Anguish

By Sherry Black

Reading from Job 6:1, 7:1-21

1 Then Job answered:

1 “Do not human beings have a hard service on earth, and are not their days like the days of a laborer? 2Like a slave who longs for the shadow, and like laborers who look for their wages, 3so I am allotted months of emptiness, and nights of misery are apportioned to me. 4When I lie down I say, ‘When shall I rise?’ But the night is long, and I am full of tossing until dawn. 5My flesh is clothed with worms and dirt; my skin hardens, then breaks out again. 6My days are swifter than a weaver’s shuttle, and come to their end without hope.

7 “Remember that my life is a breath; my eye will never again see good. 8The eye that beholds me will see me no more; while your eyes are upon me, I shall be gone. 9As the cloud fades and vanishes, so those who go down to Sheol do not come up; 10they return no more to their houses, nor do their places know them any more. 11“Therefore I will not restrain my mouth; I will speak in the anguish of my spirit; I will complain in the bitterness of my soul. 12Am I the sea, or the Dragon, that you set a guard over me? 13When I say, ‘My bed will comfort me, my couch will ease my complaint,’ 14then you scare me with dreams and terrify me with visions, 15so that I would choose strangling and death rather than this body. 16I loathe my life; I would not live forever. Let me alone, for my days are a breath.

17 “What are human beings, that you make so much of them, that you set your mind on them, 18visit them every morning, test them every moment? 19Will you not look away from me for a while, let me alone until I swallow my spittle? 20If I sin, what do I do to you, you watcher of humanity? Why have you made me your target? Why have I become a burden to you? 21Why do you not pardon my transgression and take away my iniquity?
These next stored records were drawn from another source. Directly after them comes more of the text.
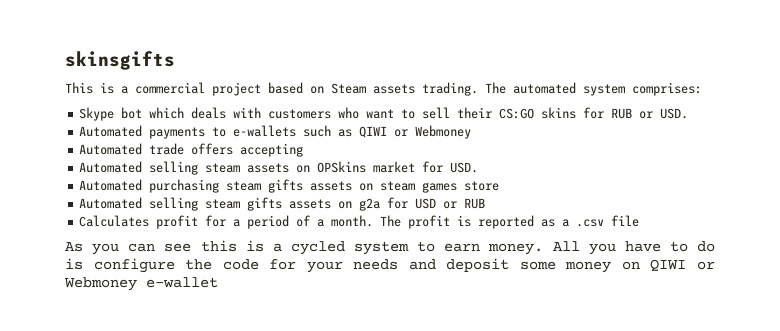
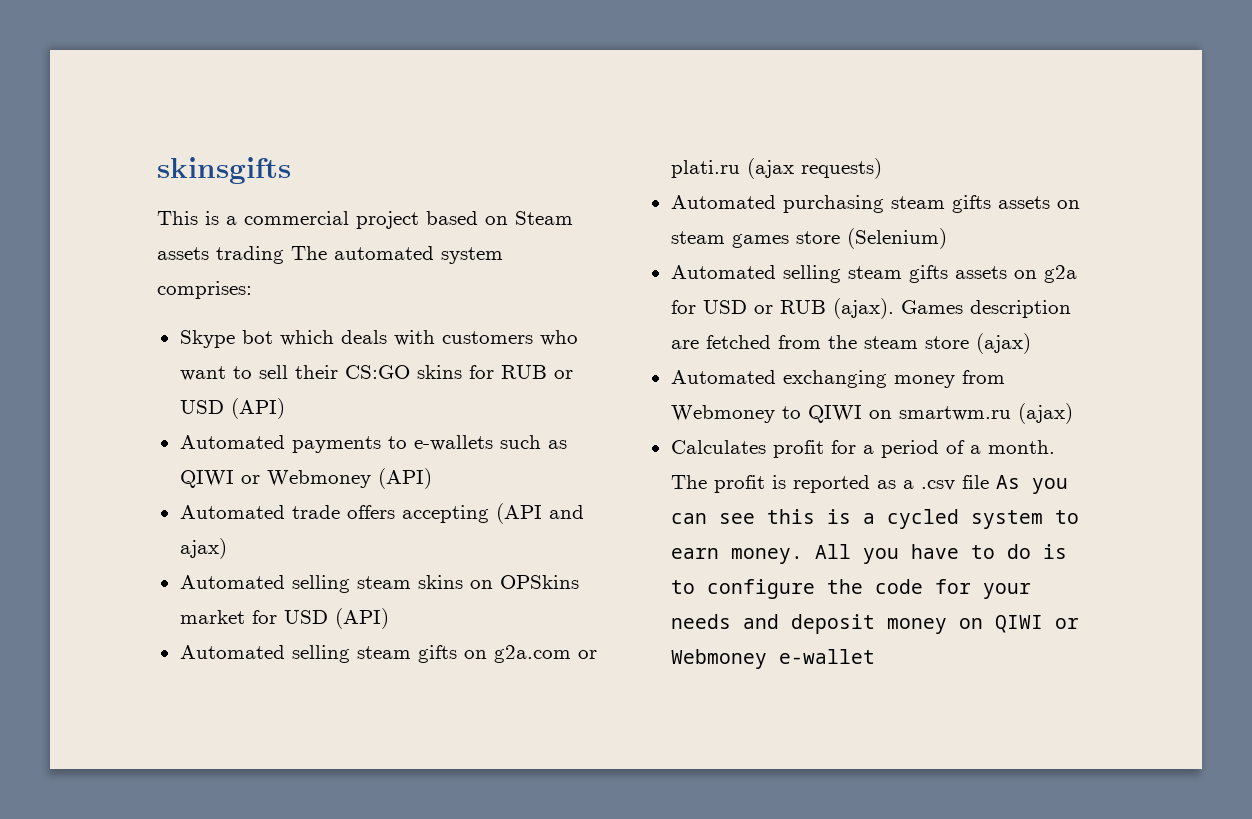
[422,82,478,96] trading. -> [216,246,284,264] trading
[660,108,689,119] USD. -> [179,398,285,419] USD (API)
(472, 132) none -> [377,468,432,489] (API)
[79,161,290,175] // Automated selling steam assets -> [495,503,584,524] [179,538,227,559] [179,575,463,593] (API and ajax) // Automated selling steam skins
[450,162,479,173] USD. -> [283,608,389,629] [179,645,597,663] [670,158,882,179] USD (API) // Automated selling steam gifts on g2a.com or plati.ru (ajax requests)
(500, 186) none -> [846,228,947,249] (Selenium)
(486, 203) none -> [832,298,1071,319] [670,333,1031,354] [670,370,1005,388] [670,403,1073,424] (ajax). Games description are fetched from the steam store (ajax) // Automated exchanging money from Webmoney to QIWI on smartwm.ru (ajax)
(640, 221) // -> (989, 482) none
(83, 264) none -> [670,580,695,594] to
[519,261,556,270] some -> (875, 624) none

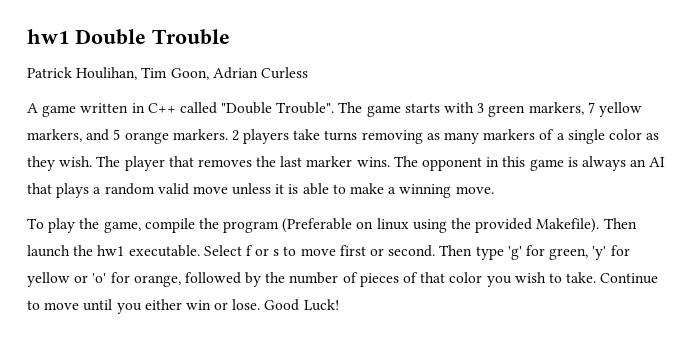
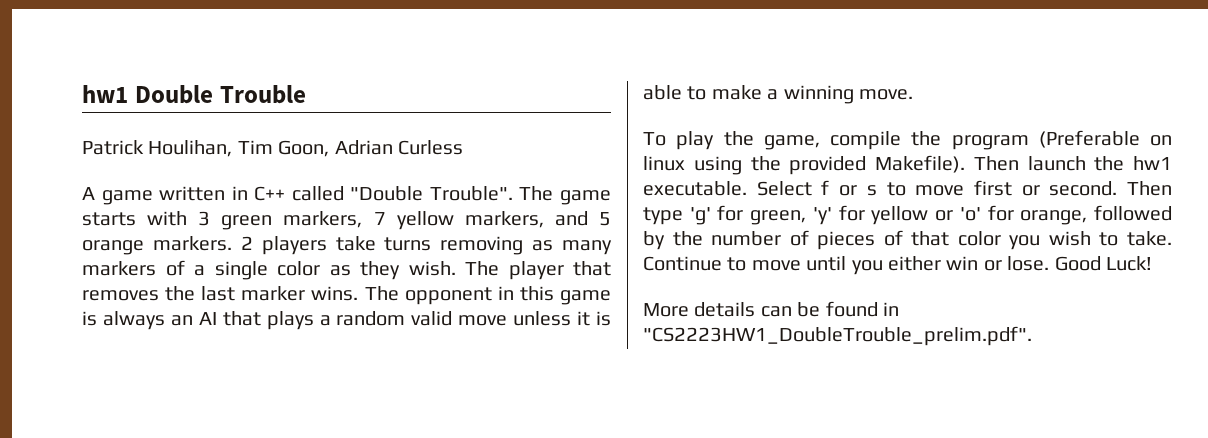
(339, 305) none -> [643,301,899,317] [643,326,1032,346] // More details can be found in "CS2223HW1_DoubleTrouble_prelim.pdf".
For now I shall lie in the earth; you will seek me, but I shall not be.”

Meditation

As I write, we’ve reached the 150,000 deaths milestone. 150,000 men, women, and children. Gasping. Afraid. Alone. Feeling as if they’re drowning. That’s what it’s like to die of COVID-19, unless you are “lucky” enough to be sedated and on a ventilator.

It’s been four months since George Floyd was killed, uttering the words “I can’t breathe.” This, too, speaks of unimaginable anguish.

What are we supposed to do with this?

Job is utterly devastated by loss and illness, and today’s reading is an angry lament of a prayer, the cry of a man in anguish, in pain by day and restless at night, hoping only for death.

But in his anger and rage at his situation, Job’s relationship with God starts to shift. He is speaking and complaining — to God. And this is prayer — fierce, angry, antagonistic prayer, finally acknowledging God: “Why are you doing this to me? . . . Leave me alone!”

Job’s anguished rants affirm what he doesn’t feel: God’s presence. In the midst of suffering and pain and horror, it is still good and right to cry out to God. It is honest. Raw. It is not polite. God is always present in suffering. And he is present with those who pour out their hearts to him.

In light of the horrors that surround us on every side, we can echo Job: “Therefore I will not restrain my mouth; I will speak in the anguish of my spirit; I will complain in the bitterness of my soul.” Our Lord is no stranger to anguish. Let us draw close to him, even in our anger — even if we have anger at him.

The Very Rev. Sherry Black is a second-career Episcopal priest, and has been a full-time hospital chaplain for nine years. She also serves a small mission church as priest-in-charge, and is dean of her deanery.